Draper, Hal; Lipow, Anne G.
http://www.connexions.org/CxArchive/MIA/draper/1976/women/women.html
http://www.marxists.org/archive/draper/1976/women/women.html
Publisher:  Socialist Register
Year Published:  1976
Resource Type:  Article
Cx Number:  CX7257

The texts presented here are intended to revive acquaintance with a revolutionary women's movement, which was undoubtedly the most important one of its kind that has yet been seen. Yet it has been so thoroughly dropped down the memory hole that even mention of its existence is hard to find.

Abstract: 
Excerpt:
In the Marxist perspective, the entrance of women into industry was not itself the solution; it merely posed the right questions for solution. It provided the necessary starting-point for struggle. The struggle had to include a fight against the abuses of female labour along with other workingclass struggles. Once one saw the female half of the human race as an integral part of the great social struggle, everything else followed. Just as the Lassalleans had extended their rejection of women's employment to rejection of women, suffrage and political rights, so also the Marxists' approach pointed in the diametrically opposite direction, to the integration of women into every aspect of the social struggle, including the political.

Integration is the key word. As we have seen, this is what basically distinguishes Marxist feminism from Frauenrechtlerei, which divorces the demand for women's rights from the general struggle for social emancipation.

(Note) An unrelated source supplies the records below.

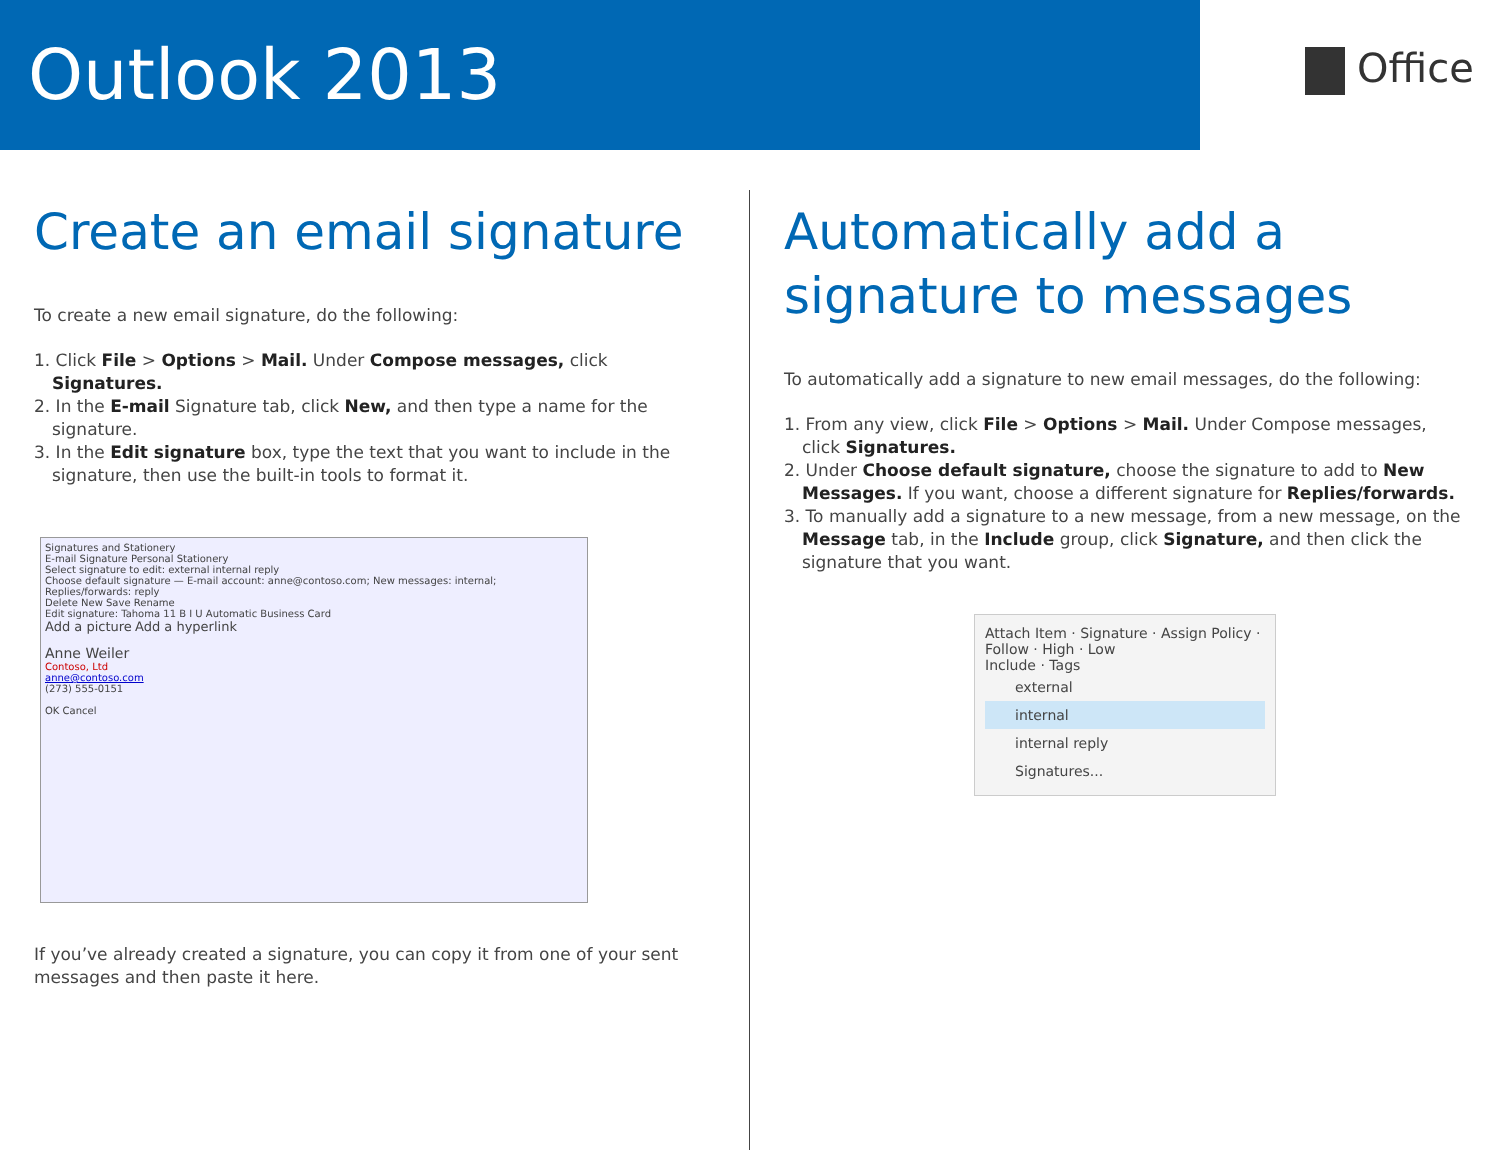Outlook 2013
Office
Create an email signature
To create a new email signature, do the following:
1. Click File > Options > Mail. Under Compose messages, click Signatures.
2. In the E-mail Signature tab, click New, and then type a name for the signature.
3. In the Edit signature box, type the text that you want to include in the signature, then use the built-in tools to format it.
Signatures and Stationery
E-mail Signature Personal Stationery
Select signature to edit: external internal reply
Choose default signature — E-mail account: anne@contoso.com; New messages: internal; Replies/forwards: reply
Delete New Save Rename
Edit signature: Tahoma 11 B I U Automatic Business Card
Add a picture Add a hyperlink
Anne Weiler
Contoso, Ltd
anne@contoso.com
(273) 555-0151
OK Cancel
If you’ve already created a signature, you can copy it from one of your sent messages and then paste it here.
Automatically add a signature to messages
To automatically add a signature to new email messages, do the following:
1. From any view, click File > Options > Mail. Under Compose messages, click Signatures.
2. Under Choose default signature, choose the signature to add to New Messages. If you want, choose a different signature for Replies/forwards.
3. To manually add a signature to a new message, from a new message, on the Message tab, in the Include group, click Signature, and then click the signature that you want.
Attach Item · Signature · Assign Policy · Follow · High · Low
Include · Tags
external
internal
internal reply
Signatures...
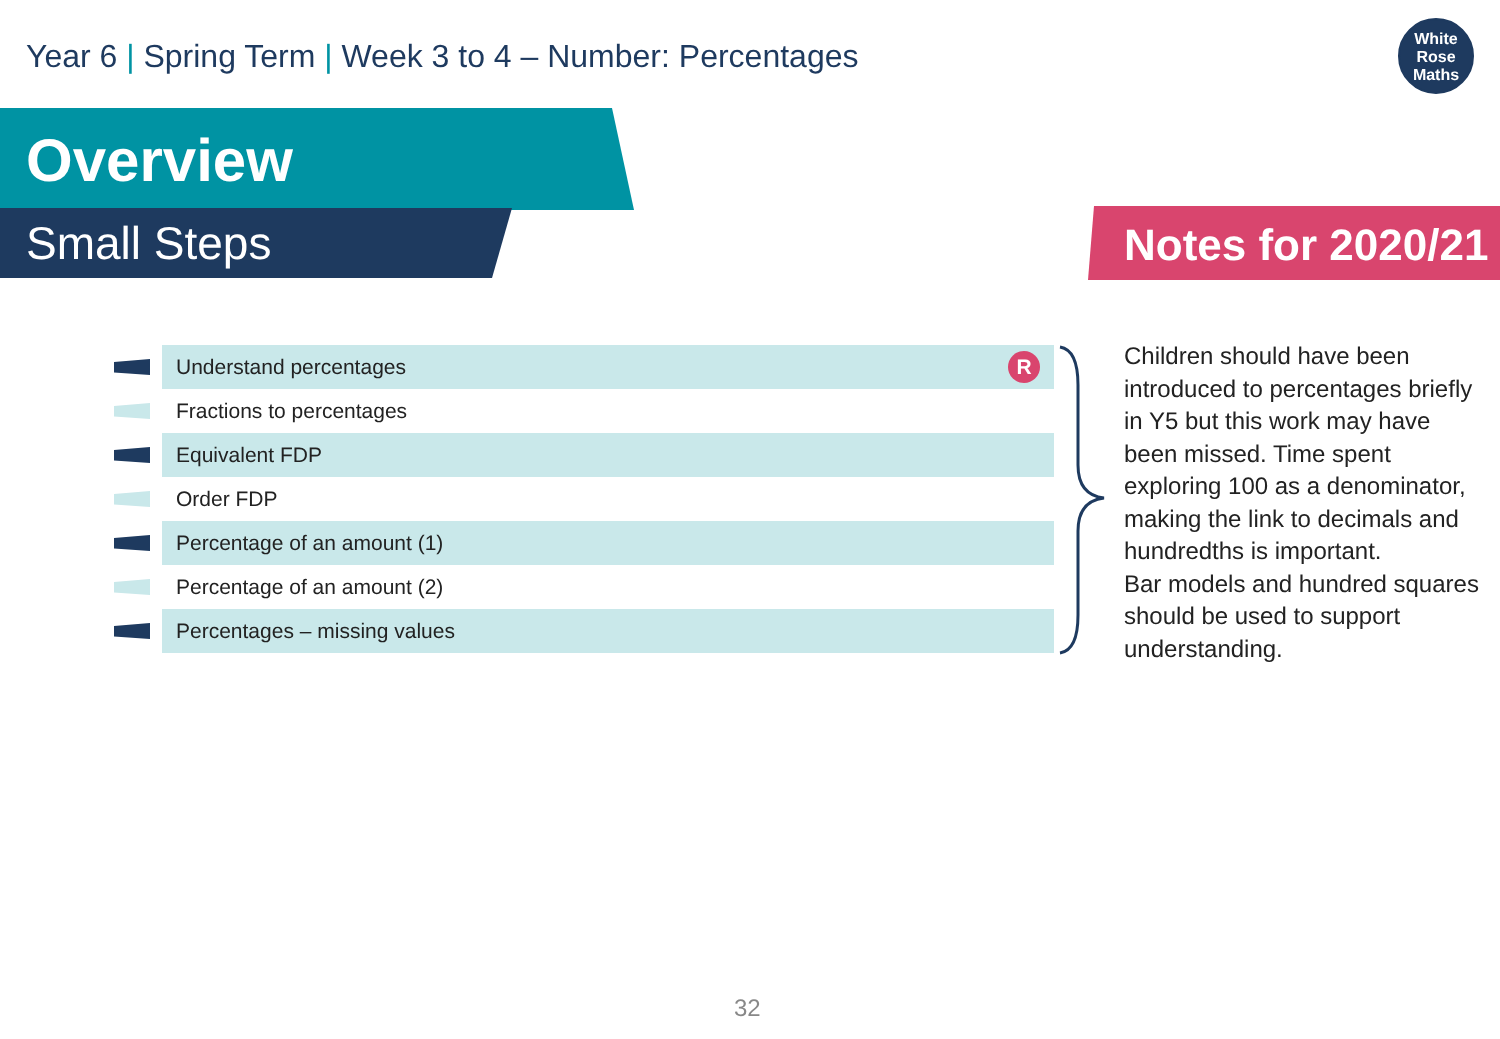Year 6 | Spring Term | Week 3 to 4 – Number: Percentages
White
Rose
Maths
Overview
Small Steps Notes for 2020/21
Understand percentages R
Fractions to percentages
Equivalent FDP
Order FDP
Percentage of an amount (1)
Percentage of an amount (2)
Percentages – missing values
Children should have been introduced to percentages briefly in Y5 but this work may have been missed. Time spent exploring 100 as a denominator, making the link to decimals and hundredths is important.
Bar models and hundred squares should be used to support understanding.
32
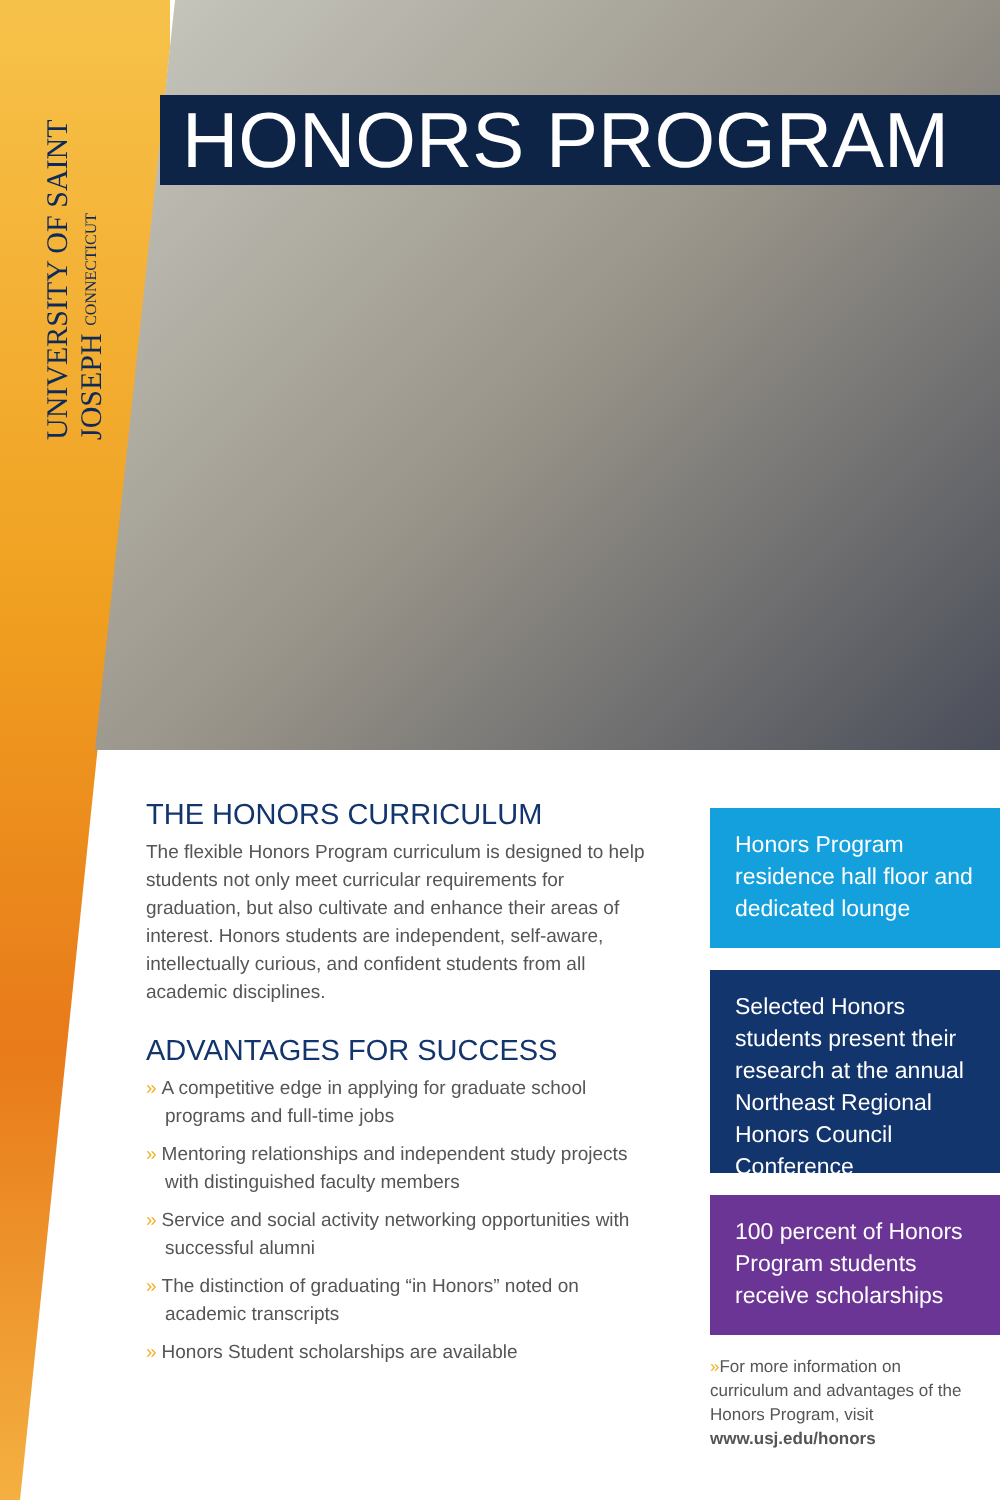UNIVERSITY OF SAINT JOSEPH CONNECTICUT
HONORS PROGRAM
THE HONORS CURRICULUM
The flexible Honors Program curriculum is designed to help students not only meet curricular requirements for graduation, but also cultivate and enhance their areas of interest. Honors students are independent, self-aware, intellectually curious, and confident students from all academic disciplines.
ADVANTAGES FOR SUCCESS
» A competitive edge in applying for graduate school programs and full-time jobs
» Mentoring relationships and independent study projects with distinguished faculty members
» Service and social activity networking opportunities with successful alumni
» The distinction of graduating “in Honors” noted on academic transcripts
» Honors Student scholarships are available
Honors Program residence hall floor and dedicated lounge
Selected Honors students present their research at the annual Northeast Regional Honors Council Conference
100 percent of Honors Program students receive scholarships
»For more information on curriculum and advantages of the Honors Program, visit www.usj.edu/honors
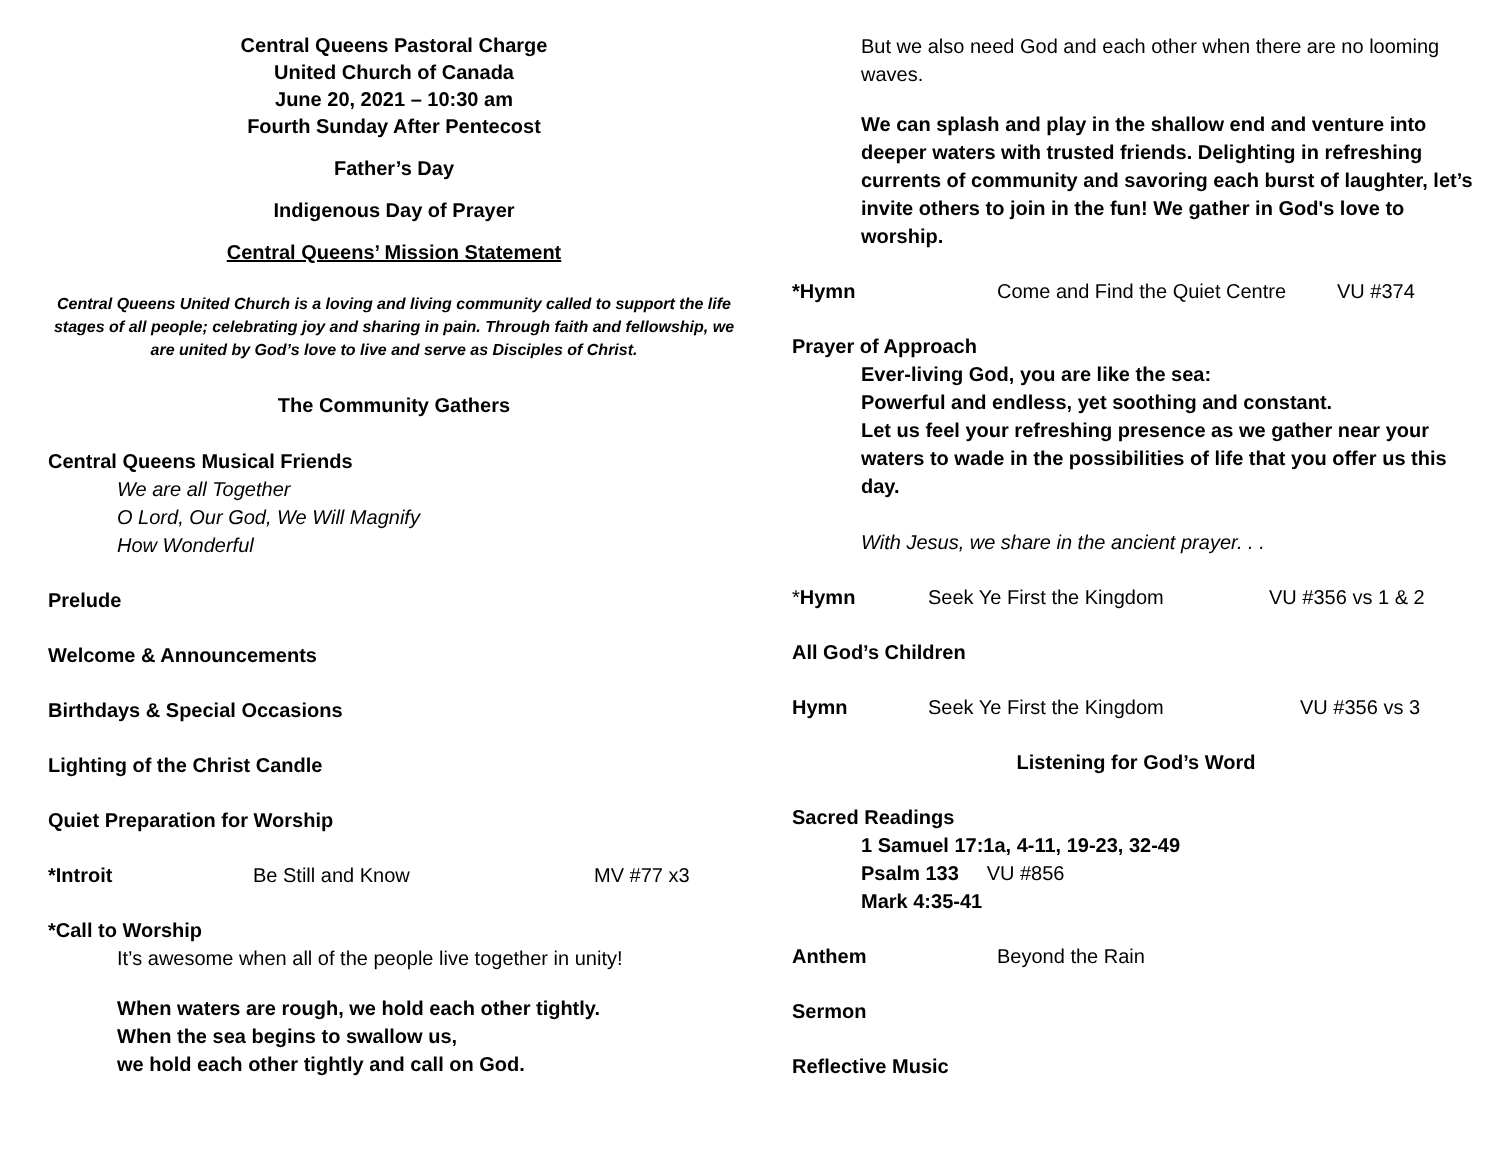Central Queens Pastoral Charge
United Church of Canada
June 20, 2021 – 10:30 am
Fourth Sunday After Pentecost
Father’s Day
Indigenous Day of Prayer
Central Queens’ Mission Statement
Central Queens United Church is a loving and living community called to support the life stages of all people; celebrating joy and sharing in pain. Through faith and fellowship, we are united by God’s love to live and serve as Disciples of Christ.
The Community Gathers
Central Queens Musical Friends
We are all Together
O Lord, Our God, We Will Magnify
How Wonderful
Prelude
Welcome & Announcements
Birthdays & Special Occasions
Lighting of the Christ Candle
Quiet Preparation for Worship
*Introit Be Still and Know MV #77 x3
*Call to Worship
It’s awesome when all of the people live together in unity!
When waters are rough, we hold each other tightly.
When the sea begins to swallow us,
we hold each other tightly and call on God.
But we also need God and each other when there are no looming waves.
We can splash and play in the shallow end and venture into deeper waters with trusted friends. Delighting in refreshing currents of community and savoring each burst of laughter, let’s invite others to join in the fun! We gather in God's love to worship.
*Hymn Come and Find the Quiet Centre VU #374
Prayer of Approach
Ever-living God, you are like the sea:
Powerful and endless, yet soothing and constant.
Let us feel your refreshing presence as we gather near your waters to wade in the possibilities of life that you offer us this day.
With Jesus, we share in the ancient prayer. . .
*Hymn Seek Ye First the Kingdom VU #356 vs 1 & 2
All God’s Children
Hymn Seek Ye First the Kingdom VU #356 vs 3
Listening for God’s Word
Sacred Readings
1 Samuel 17:1a, 4-11, 19-23, 32-49
Psalm 133 VU #856
Mark 4:35-41
Anthem Beyond the Rain
Sermon
Reflective Music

But integration does not mean that the women's question is simply swallowed up under the rubric socialism, any more than trade-unionism is. In general, Marxism seeks to integrate reform and revolution, to establish a working relation between immediate demands and "ultimate" programme; it does not substitute one for the other. There is a contemporary myth, widespread in feminist literature, that Marxism merely announces that, "socialism will solve the women's question" and that's that. It is a very convenient myth, since it is so easy to ridicule that it becomes unnecessary to get acquainted with what the founders of Marxism really advocated and how the Marxist women really organised.

The socialist women's movement led by Zetkin gave strong support to all the democratic demands for women's equal rights. But this movement differed from the bourgeois feminists not only in the programmatic context in which it put these "democratic demands", but also-and consequently-in its choice of immediate demands to emphasise. It viewed itself, in Marxist terms, as a class movement, and this translates into working-women's movement. The immediate demands it emphasised corresponded to the needs of women workers in the first place. The socialist women fought for immediate economic gains for women workers, including legislative gains to protect women workers' interests-just as every militant organisation of male workers did the same. But this simple fact produced a controversy which is as lively today as when it started, one that provides a touchstone of the class difference between socialist feminism and bourgeois feminism.